What this task involves: Down to the final line, print the records below exactly and without pictures.

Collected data
BEGIN
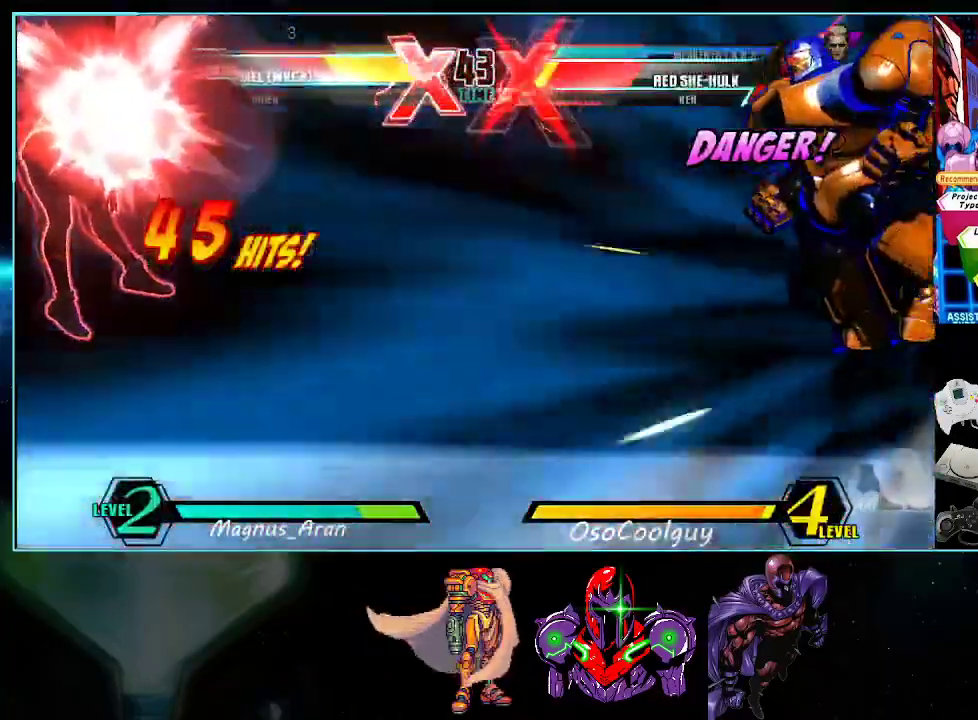
{"buttons": ["A"], "events": [[267, "A", "down"], [267, "Y", "down"], [367, "X", "down"], [417, "Y", "up"], [483, "X", "up"]]}
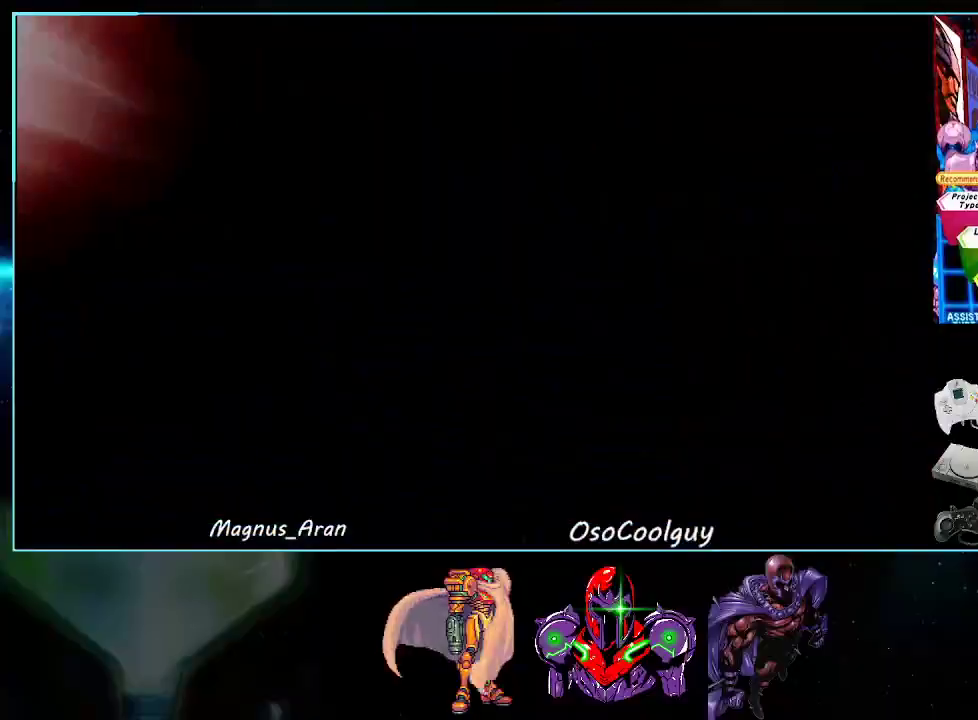
{"buttons": ["A", "Y"], "events": [[17, "Y", "down"], [83, "X", "down"], [150, "Y", "up"], [200, "X", "up"], [200, "Y", "down"], [300, "X", "down"], [367, "Y", "up"], [433, "X", "up"], [433, "Y", "down"]]}
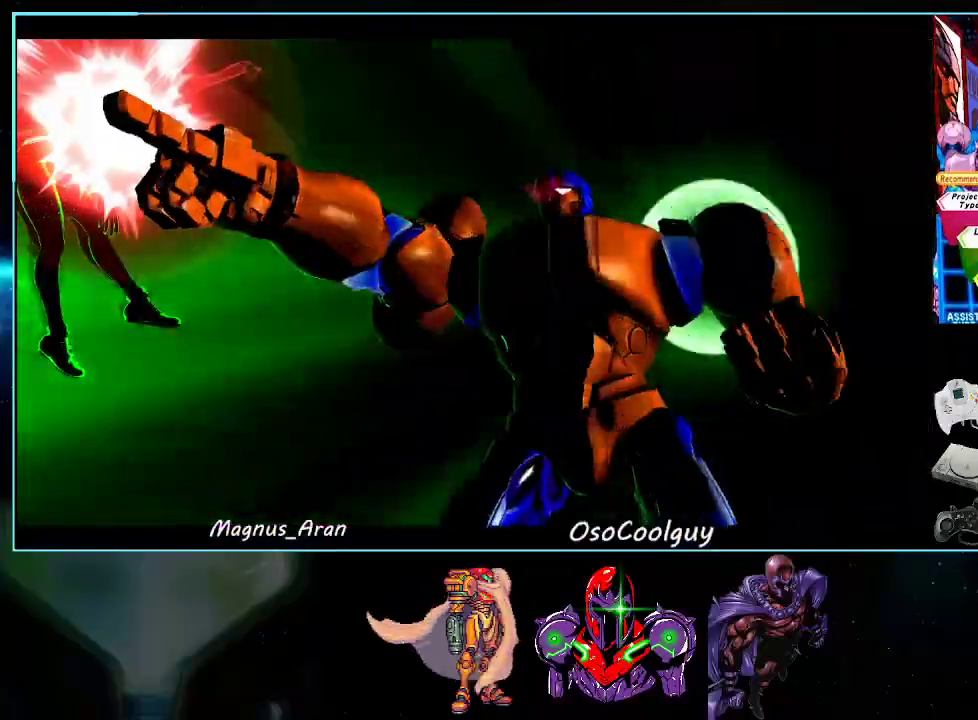
{"buttons": ["A", "X"], "events": [[17, "X", "down"], [50, "Y", "up"], [117, "Y", "down"], [150, "X", "up"], [233, "X", "down"], [267, "Y", "up"], [333, "X", "up"], [333, "Y", "down"], [433, "X", "down"], [450, "Y", "up"]]}
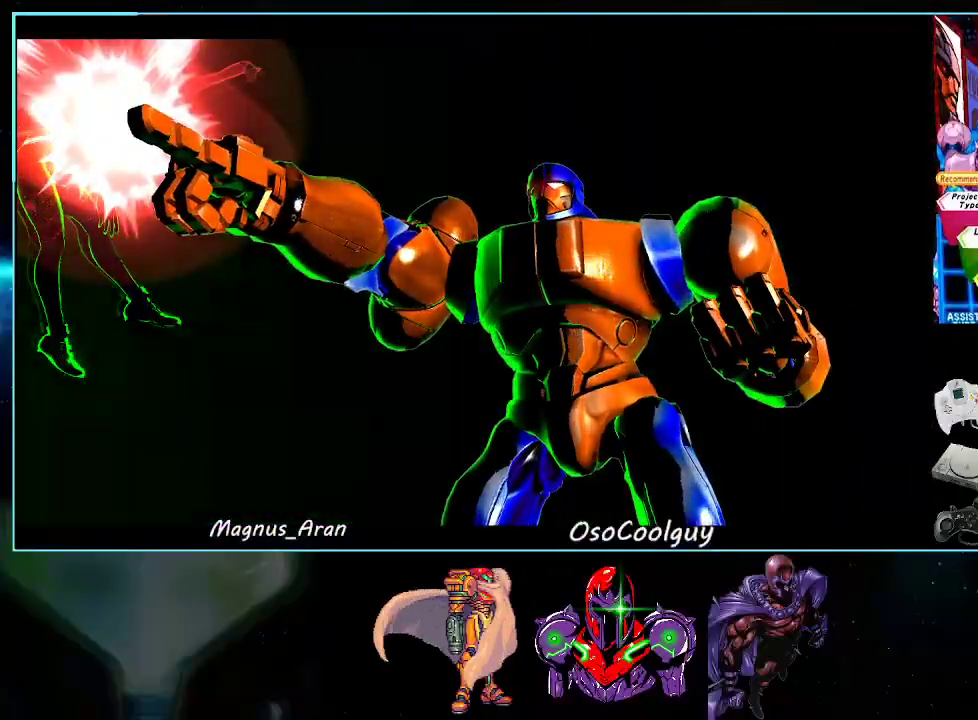
{"buttons": [], "events": [[17, "Y", "down"], [50, "X", "up"], [117, "X", "down"], [133, "Y", "up"], [233, "X", "up"], [233, "Y", "down"], [333, "X", "down"], [417, "A", "up"], [417, "X", "up"], [483, "Y", "up"]]}
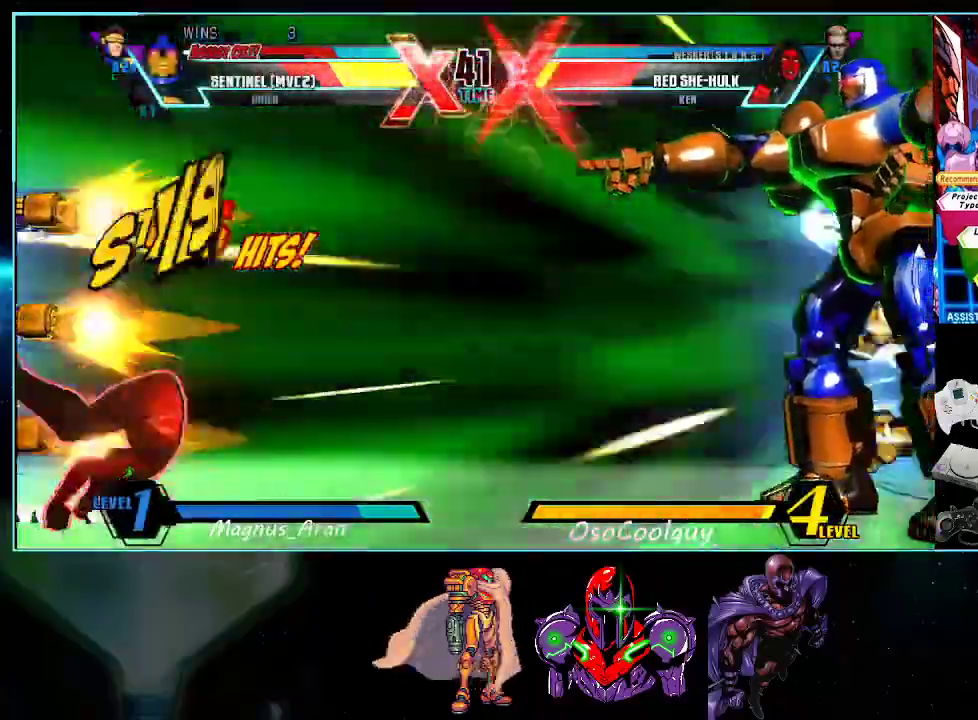
{"buttons": [], "events": []}
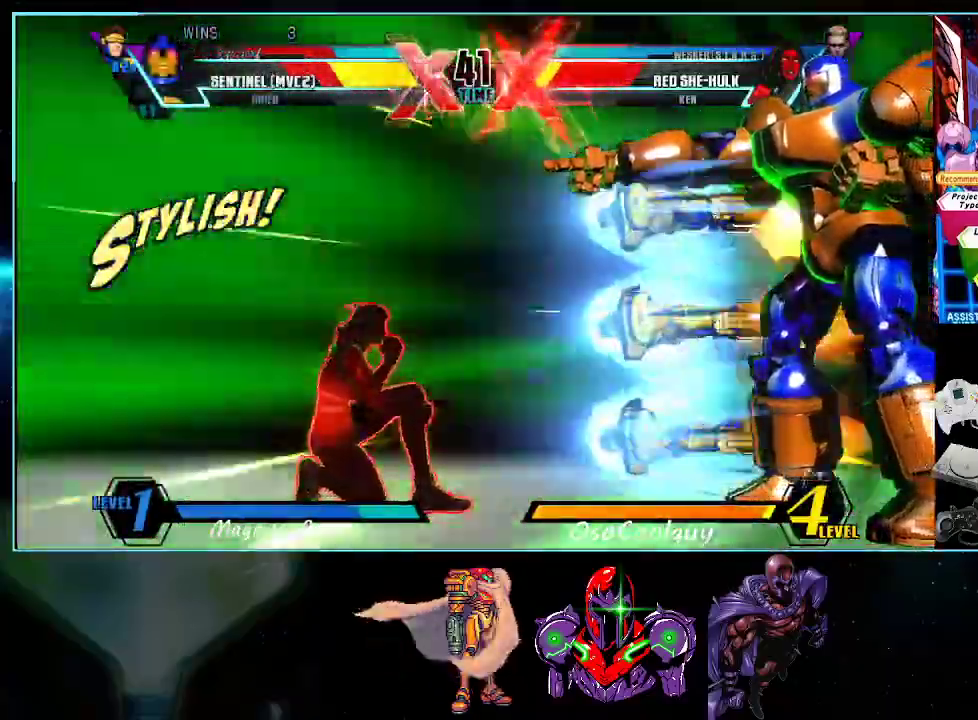
{"buttons": ["B", "DPAD_DOWN", "DPAD_LEFT"], "events": [[417, "DPAD_DOWN", "down"], [450, "DPAD_LEFT", "down"], [483, "B", "down"]]}
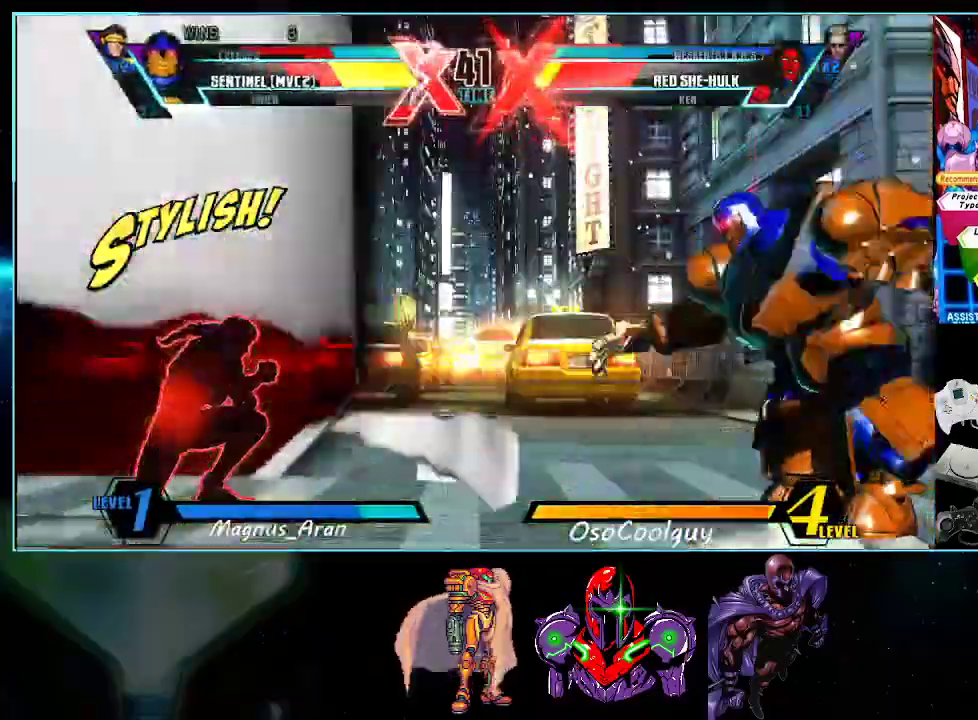
{"buttons": ["DPAD_UP"], "events": [[133, "B", "up"], [200, "DPAD_LEFT", "up"], [233, "DPAD_RIGHT", "down"], [283, "DPAD_DOWN", "up"], [333, "A", "down"], [400, "DPAD_UP", "down"], [417, "A", "up"], [450, "DPAD_RIGHT", "up"]]}
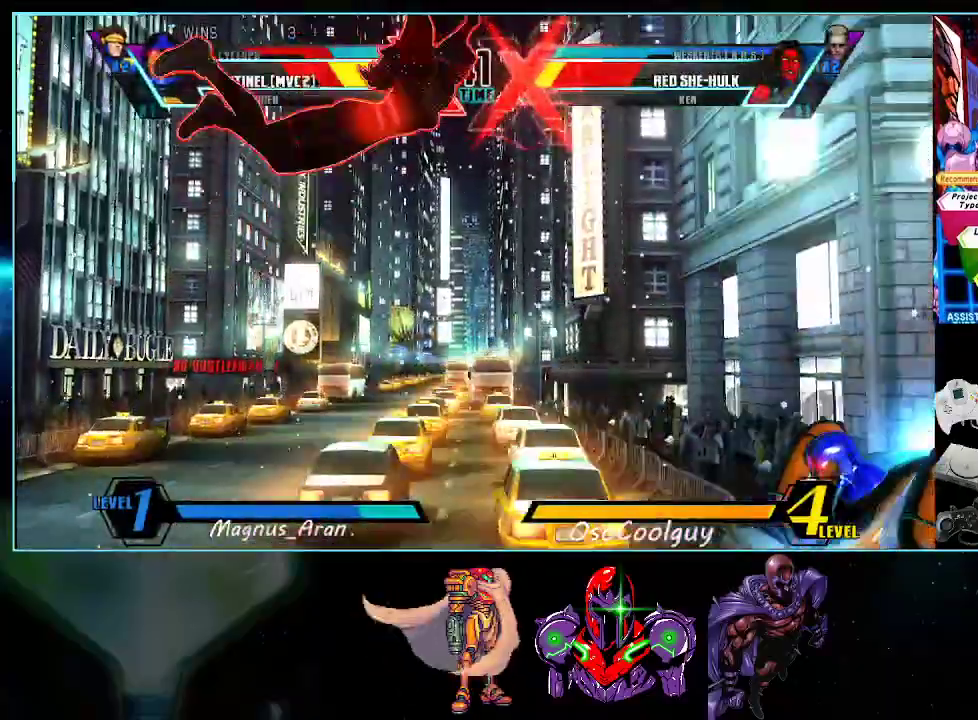
{"buttons": ["DPAD_UP", "DPAD_RIGHT"], "events": [[200, "DPAD_RIGHT", "down"]]}
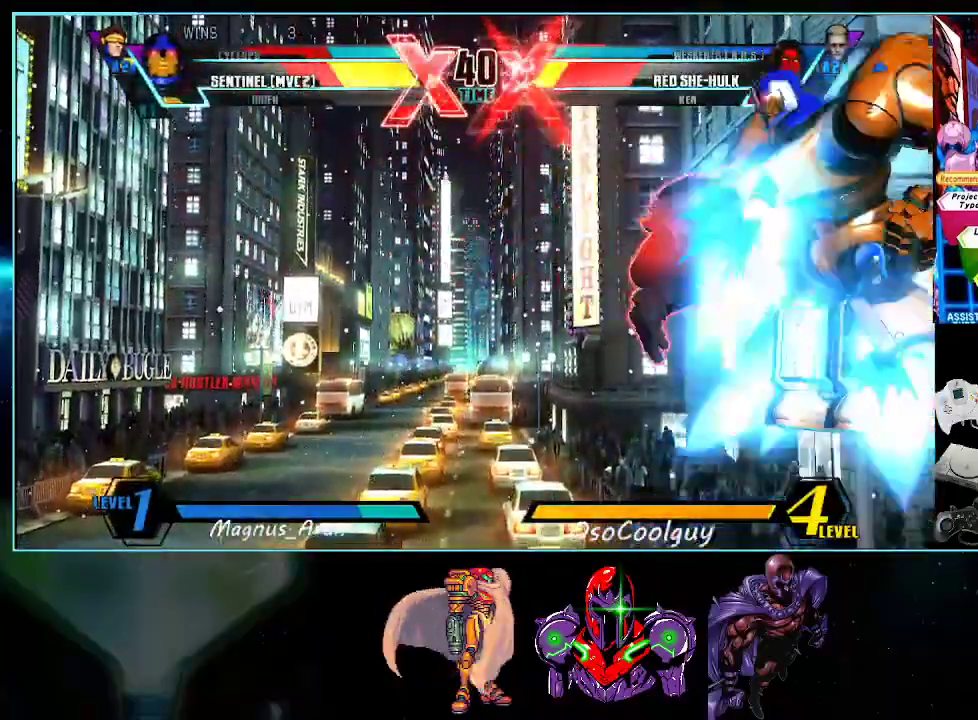
{"buttons": ["DPAD_UP", "DPAD_LEFT"], "events": [[267, "DPAD_RIGHT", "up"], [333, "DPAD_LEFT", "down"]]}
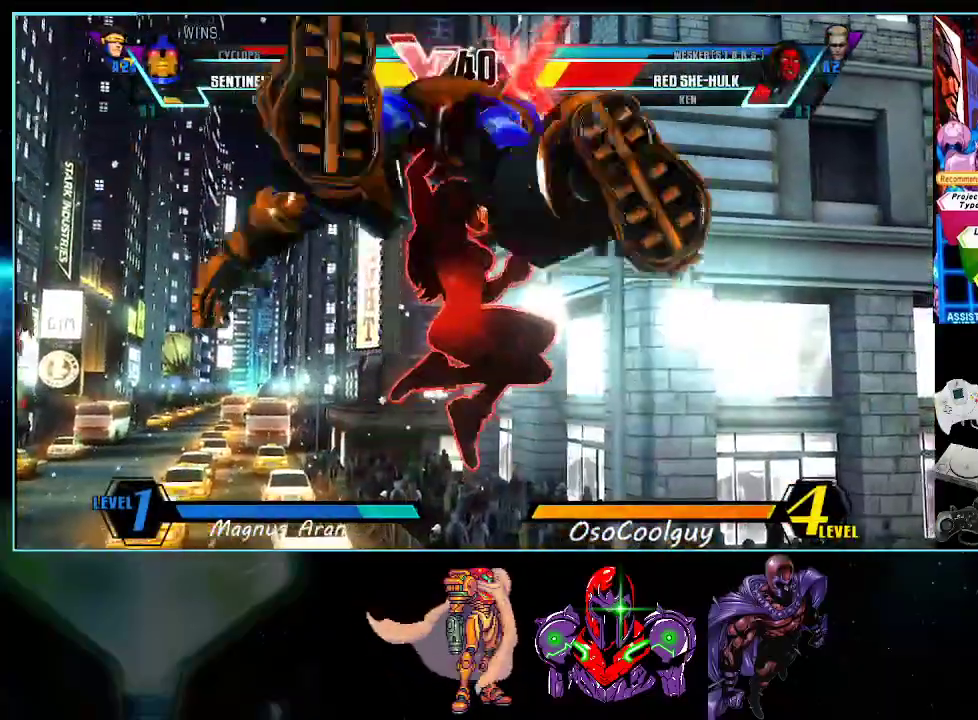
{"buttons": ["DPAD_UP", "DPAD_LEFT"], "events": [[50, "A", "down"], [50, "X", "down"], [50, "Y", "down"], [333, "X", "up"], [367, "Y", "up"], [417, "A", "up"]]}
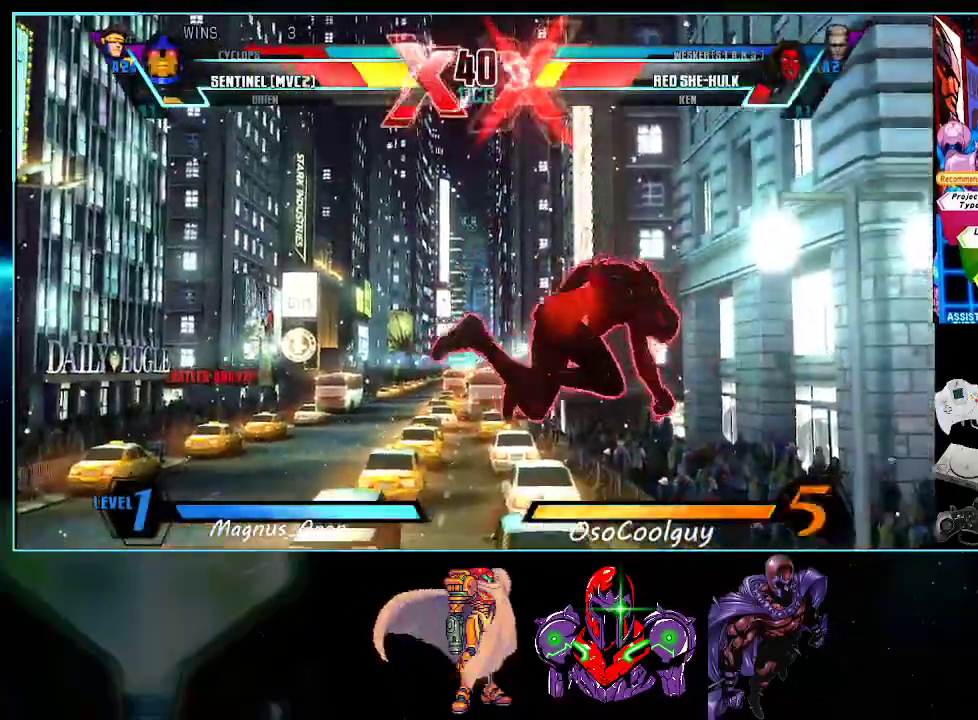
{"buttons": ["A", "X", "Y", "DPAD_RIGHT"], "events": [[17, "DPAD_UP", "up"], [50, "DPAD_LEFT", "up"], [83, "A", "down"], [117, "DPAD_LEFT", "down"], [117, "X", "down"], [117, "Y", "down"], [200, "X", "up"], [233, "DPAD_LEFT", "up"], [267, "X", "down"], [333, "Y", "up"], [367, "Y", "down"], [400, "X", "up"], [450, "X", "down"], [483, "DPAD_RIGHT", "down"]]}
END
Exercise output:
{"buttons": ["A"], "events": [[267, "A", "down"], [267, "Y", "down"], [367, "X", "down"], [417, "Y", "up"], [483, "X", "up"]]}
{"buttons": ["A", "Y"], "events": [[17, "Y", "down"], [83, "X", "down"], [150, "Y", "up"], [200, "X", "up"], [200, "Y", "down"], [300, "X", "down"], [367, "Y", "up"], [433, "X", "up"], [433, "Y", "down"]]}
{"buttons": ["A", "X"], "events": [[17, "X", "down"], [50, "Y", "up"], [117, "Y", "down"], [150, "X", "up"], [233, "X", "down"], [267, "Y", "up"], [333, "X", "up"], [333, "Y", "down"], [433, "X", "down"], [450, "Y", "up"]]}
{"buttons": [], "events": [[17, "Y", "down"], [50, "X", "up"], [117, "X", "down"], [133, "Y", "up"], [233, "X", "up"], [233, "Y", "down"], [333, "X", "down"], [417, "A", "up"], [417, "X", "up"], [483, "Y", "up"]]}
{"buttons": [], "events": []}
{"buttons": ["B", "DPAD_DOWN", "DPAD_LEFT"], "events": [[417, "DPAD_DOWN", "down"], [450, "DPAD_LEFT", "down"], [483, "B", "down"]]}
{"buttons": ["DPAD_UP"], "events": [[133, "B", "up"], [200, "DPAD_LEFT", "up"], [233, "DPAD_RIGHT", "down"], [283, "DPAD_DOWN", "up"], [333, "A", "down"], [400, "DPAD_UP", "down"], [417, "A", "up"], [450, "DPAD_RIGHT", "up"]]}
{"buttons": ["DPAD_UP", "DPAD_RIGHT"], "events": [[200, "DPAD_RIGHT", "down"]]}
{"buttons": ["DPAD_UP", "DPAD_LEFT"], "events": [[267, "DPAD_RIGHT", "up"], [333, "DPAD_LEFT", "down"]]}
{"buttons": ["DPAD_UP", "DPAD_LEFT"], "events": [[50, "A", "down"], [50, "X", "down"], [50, "Y", "down"], [333, "X", "up"], [367, "Y", "up"], [417, "A", "up"]]}
{"buttons": ["A", "X", "Y", "DPAD_RIGHT"], "events": [[17, "DPAD_UP", "up"], [50, "DPAD_LEFT", "up"], [83, "A", "down"], [117, "DPAD_LEFT", "down"], [117, "X", "down"], [117, "Y", "down"], [200, "X", "up"], [233, "DPAD_LEFT", "up"], [267, "X", "down"], [333, "Y", "up"], [367, "Y", "down"], [400, "X", "up"], [450, "X", "down"], [483, "DPAD_RIGHT", "down"]]}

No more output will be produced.